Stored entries
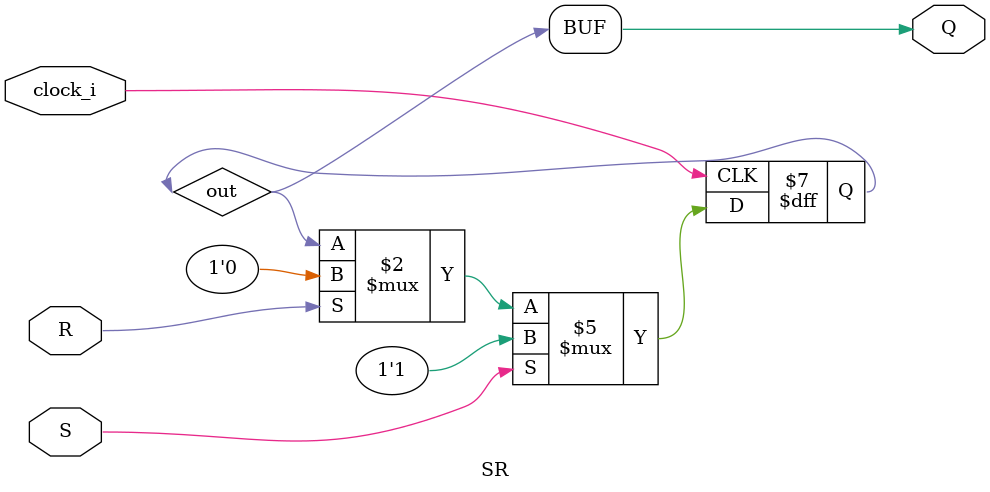
<source format=v>
module SR(
	input clock_i,
	input S,
	input R,
	output Q
);
	reg out;	
	assign Q = out;
	always @(negedge clock_i)
	begin
		if( S ) 
			out <= 1'b1;
		else
		if( R )
			out <= 1'b0;
	end
endmodule
</source>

## REQUIRED ACTION
Restate each entry word for word; omit the pictures.

## OUTPUT BELOW
<source format=v>
module SR(
	input clock_i,
	input S,
	input R,
	output Q
);
	reg out;	
	assign Q = out;
	always @(negedge clock_i)
	begin
		if( S ) 
			out <= 1'b1;
		else
		if( R )
			out <= 1'b0;
	end
endmodule
</source>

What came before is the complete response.